2011 Van Depremi’nin akabinde hasar görmüş bazı binalardan alınan beton karot numune sonuçları C2-C3 gibi akla hayale sığmayacak değerlere sahipti. Bu durum inşaat sektöründeki işleyişin ve inşaatı yapanların güvenilirliğini tartışmaya açmıştır. Ayrıca, benzer yapıların olması muhtemel olduğu düşünüldüğünden herhangi bir depremde yaşanacak felaket bize önceden haber vermekte olup ülkemizin bina envanteri ile ilgili konuyu bir kez daha ön plana çıkarmıştır.

 

Peki İzmir’de durum nedir? İzmir’deki eski yapılaşma ve yapılar deprem öncesi, esnası ve sonrası için ne durumdadır?

 

İzmir şehir merkezi ve çevresinde ki yapılaşma incelendiğinde yapıların ciddi bir kısmının oldukça eski ve mevcut deprem yönetmeliğine uymayan yapılar olduğu anlaşılmaktadır.

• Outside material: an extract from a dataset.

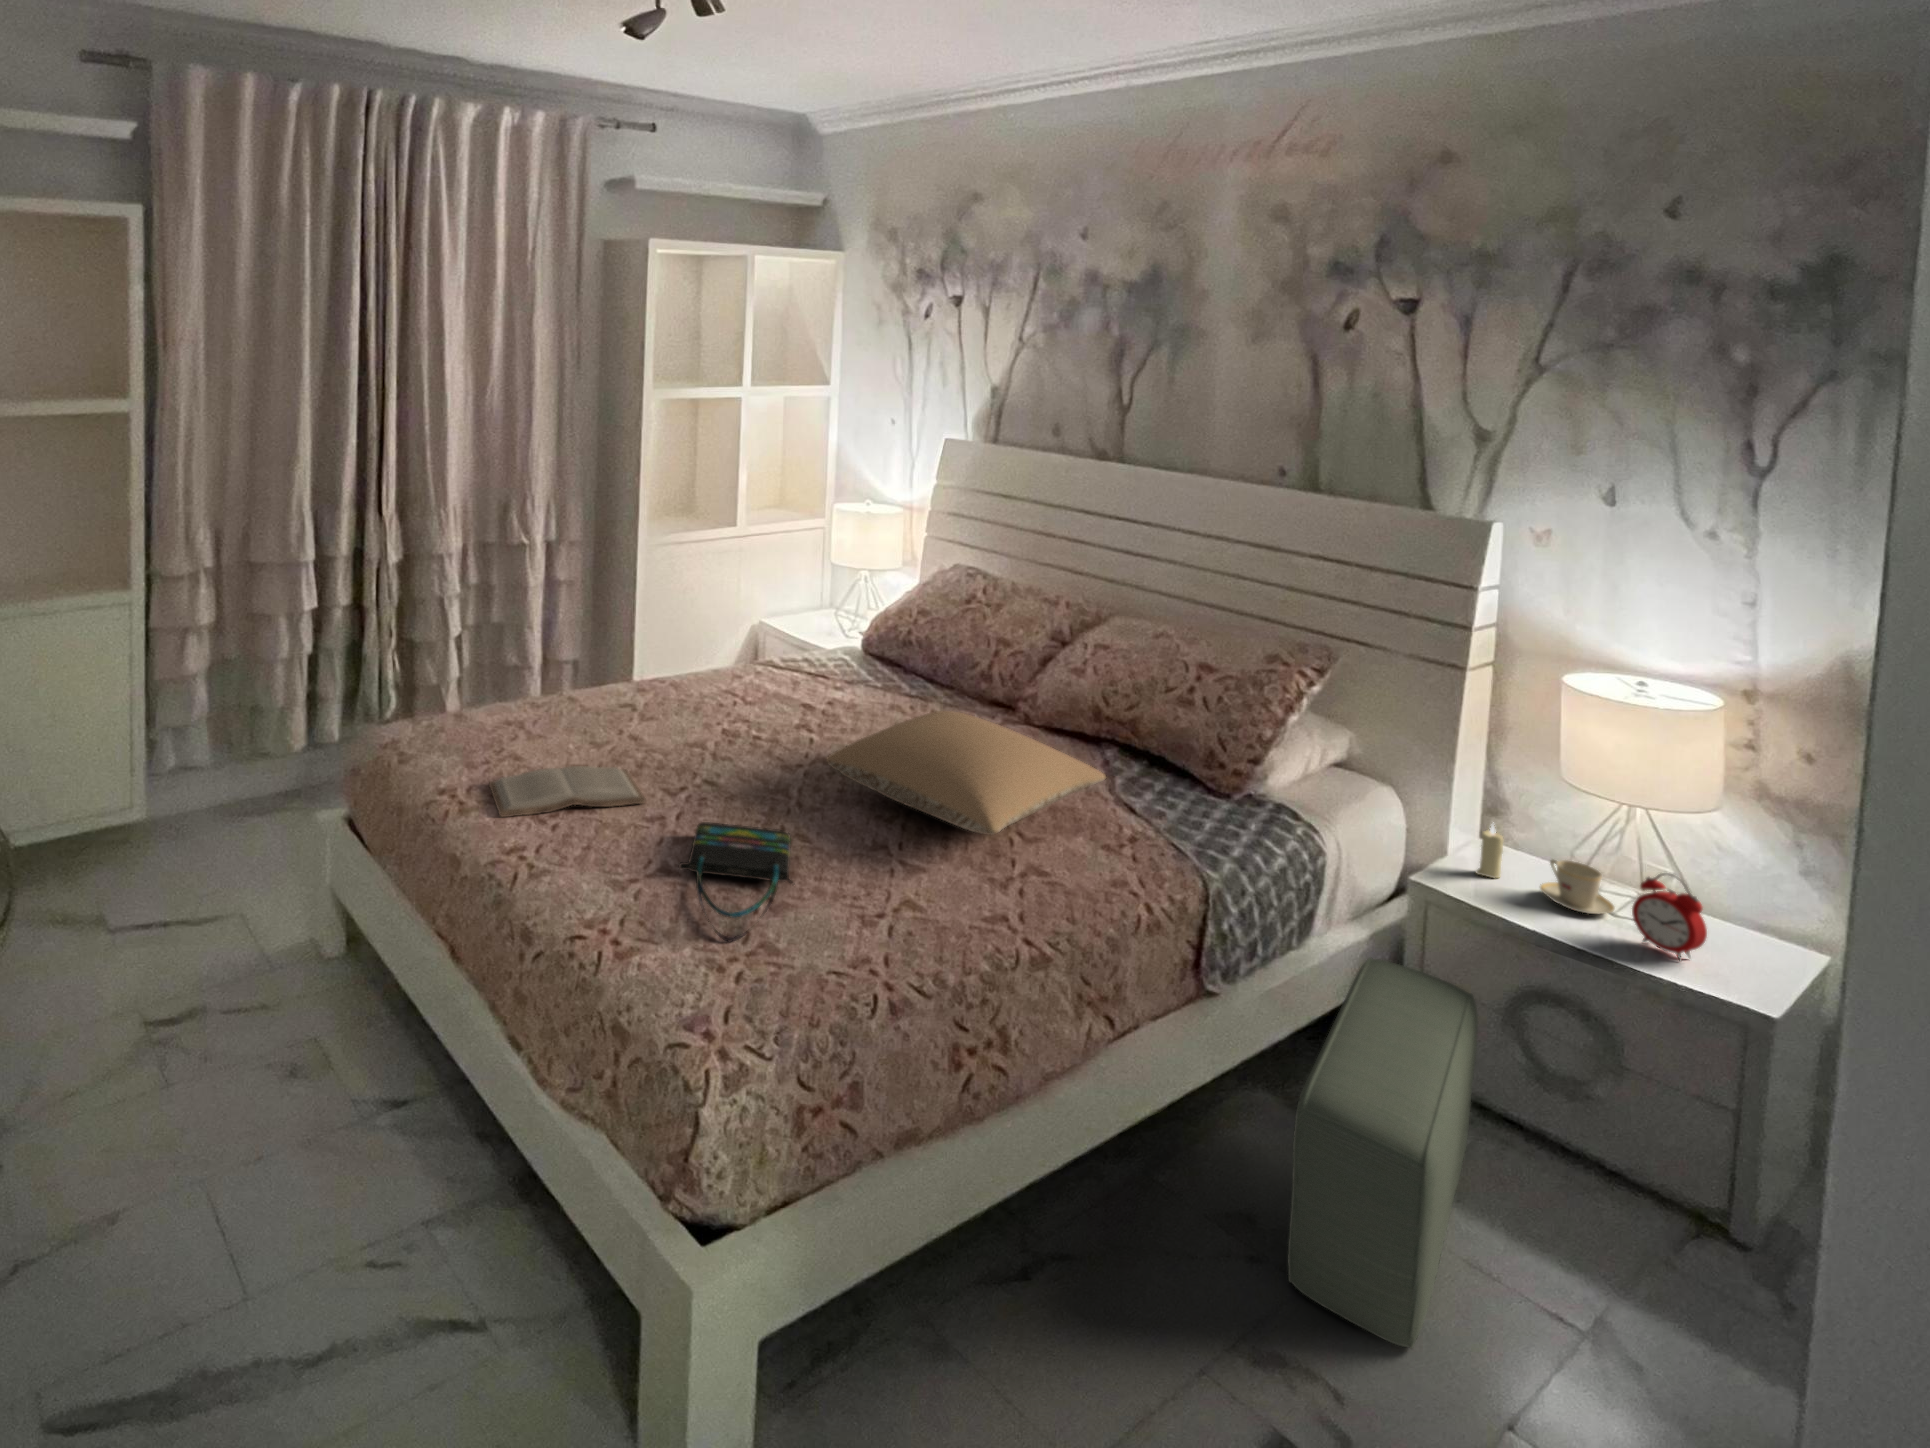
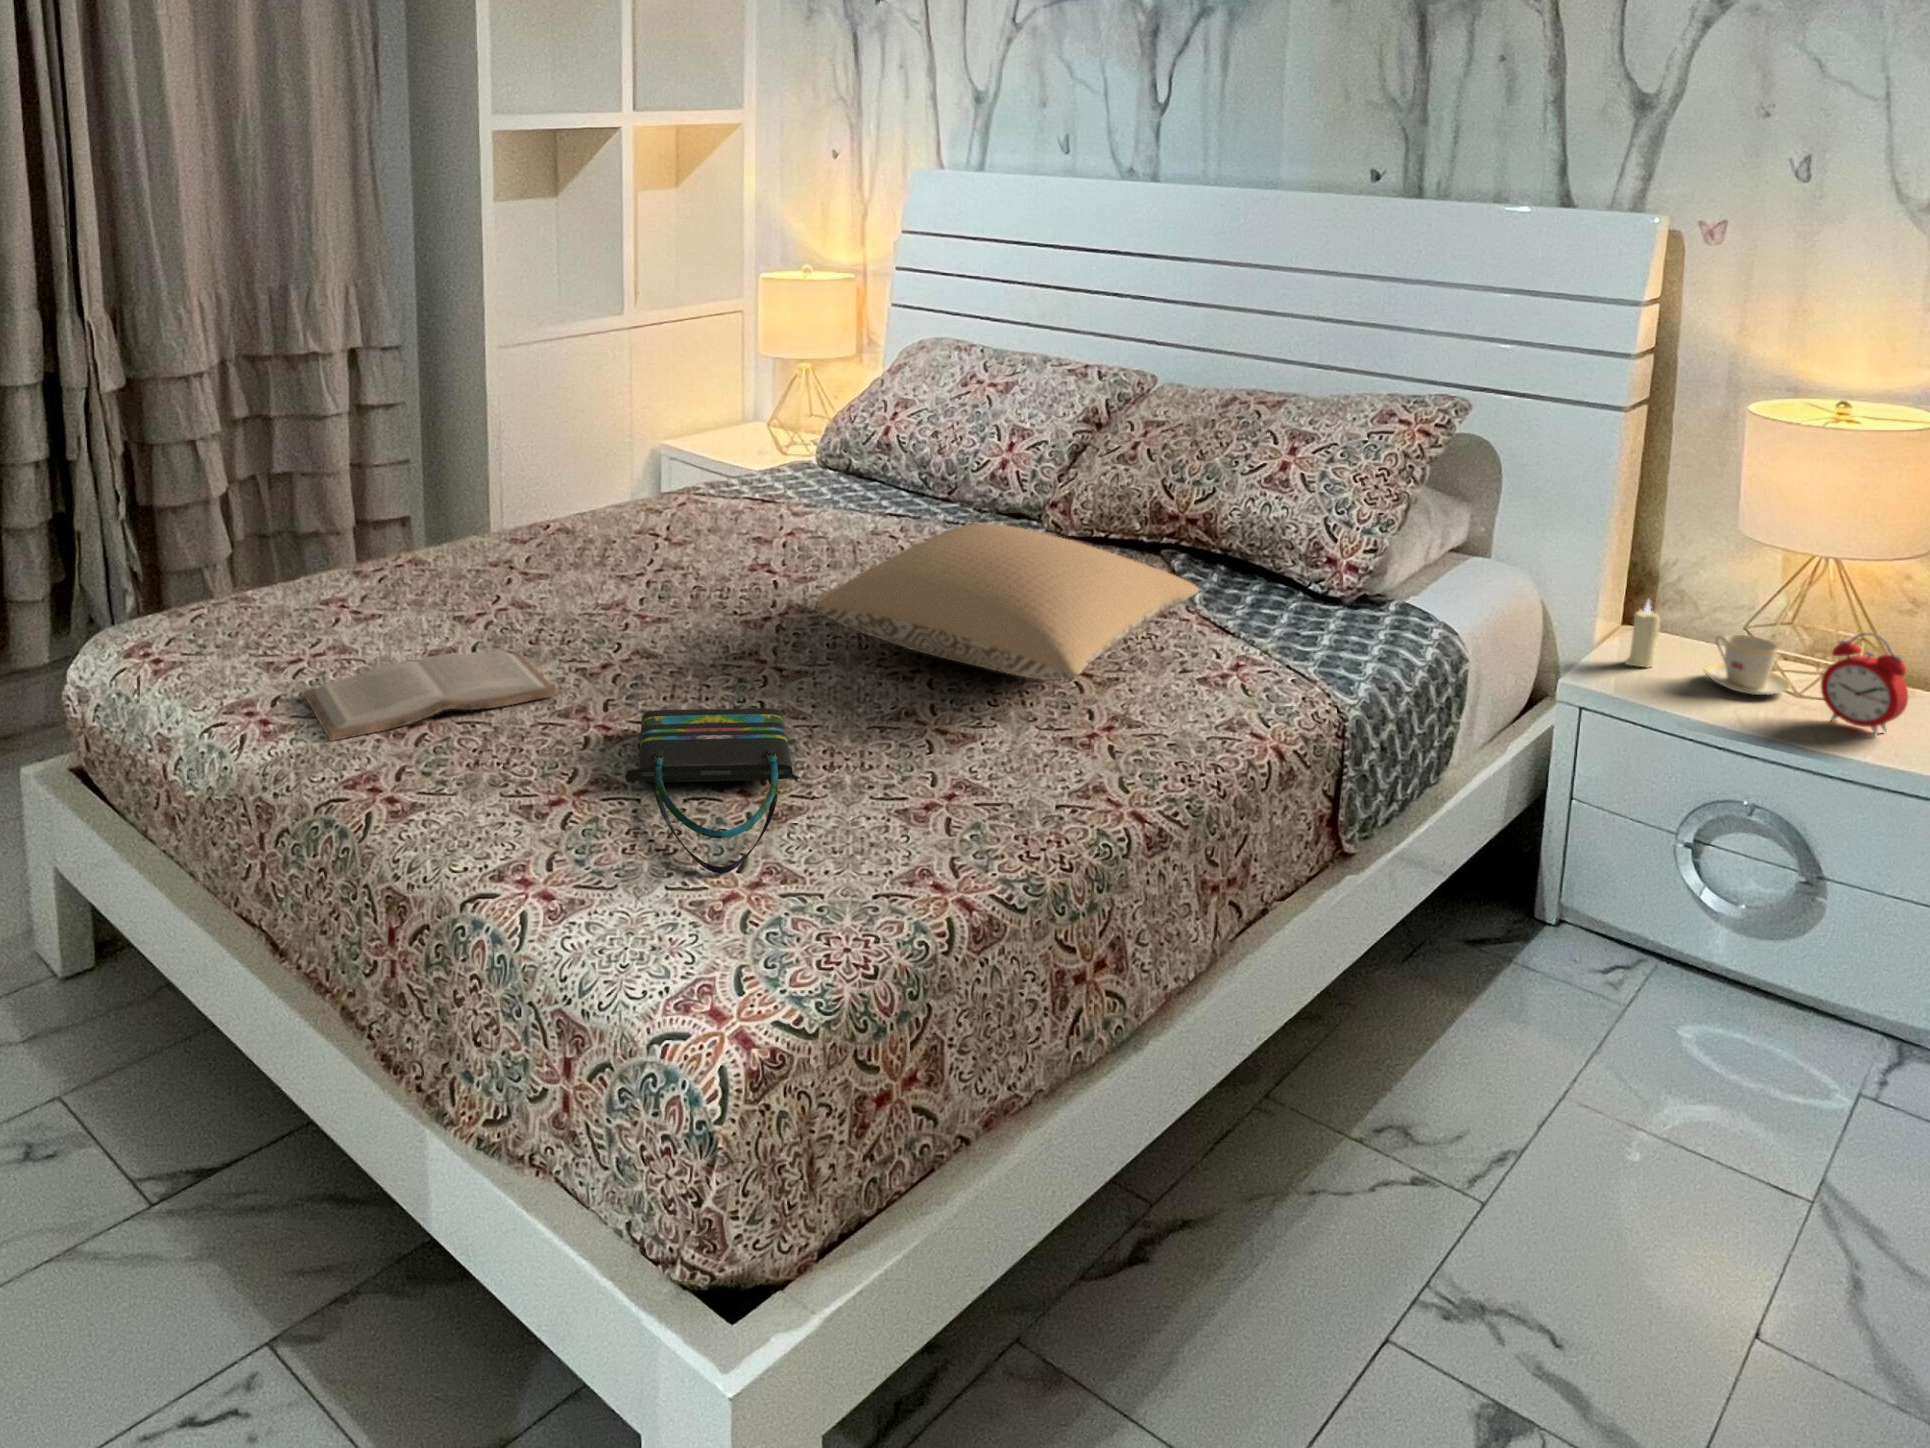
pouf: present [1288,958,1478,1348] -> none [1454,781,1651,1244]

Bu mevcut yapılaşmanın ne kadarı herhangi bir afet yönetmeliğine uygun gerçekleştirilmiştir? Diğer bir husus da derz bırakılmayan bitişik nizam yapıların çokluğudur. Deprem esnasında farklı frekanslarla titreşim yapacak yapıların birbirine vurarak kendi başına sağlam kalacaksa bile hasar alması muhtemeldir. Ayrıca, bu yoğun yapılaşma içinde toplanma merkezi olacak alanların kıtlığı hatta olmayışı da ciddi bir sorun olarak önümüze çıkmaktadır. Depremde insanlar evlerden kurtulsa bile üzerlerine diğer binaların ya da enkazlarının düşmesi halinde kaçabilecek ya da saklanabilecek alan olmaması can sağlığı bakımından ciddi bir risk oluşturmaktadır. Bütün bu durumlar deprem yaşanmadan ön görülmesi gereken konulardır. Bu durumda bireysel olarak her bir vatandaşımız şu soruyu kendisine sormalı; “Deprem olduğunda uygulamamız gereken Afet Acil Eylem Planımız nedir?” Bu kapsamda öne çıkması gereken bir diğer husus bireysel, toplumsal ve kamusal olarak deprem öncesi, esnası ve sonrasında neler yapılması gerektiğinin belirlenmiş olmasıdır.
Eğer biz ilk ve orta öğretimdeki çocuklarımızı eğitip bilinçlendirebilirsek en azından anne ve babalarına “Oturduğumuz ev depreme dayanıklı mı?” ve “Afet acil eylem planınız var mı?” soruları yönelten bilinçli bir nesil yetiştirmiş oluruz.

 

Bu soruların cevapları ile ilgili olarak bireyselden öte bölgesel belirsizlikler ve olumsuz cevaplar varsa kentsel dönüşümle depreme dayanıklı yeni ve İzmir’e yakışır modern konutların yapılması önem kazanmaktadır. Burada özellikle altının çizilmesi gereken nokta evsel değil kentsel dönüşümdür. Eski evi yıkıp yerine yenisi yapılarak bir sonuç elde edilmez. Çünkü sizin evinizin sağlam olması tek başına yeterli değildir. Komşu binaların da depreme dayanıklı olması da afet toplanma alanlarının varlığı da bir o kadar önemlidir.

 

Son olarak belirtmek istediğim husus; İnşaat mühendisi olarak görevimizin depreme dayanıklı yapılar yapmak; insanları doğal afetlere karşı güvende yaşayacakları ortamlar sağlamakla birlikte halkımızı doğal afetler konusunda eğitmek ve bilinçlendirmektir. Ve akademisyen olarak görevimiz bu fikirleri kendine amaç edinmiş, dürüst, sorumluluğunun bilincinde inşaat mühendisleri yetistirmektir.

 

Doç.Dr.Murat Emre KARTAL
İzmir Demokrasi Üniversitesi
Mühendislik Fakültesi Öğretim Üyesi.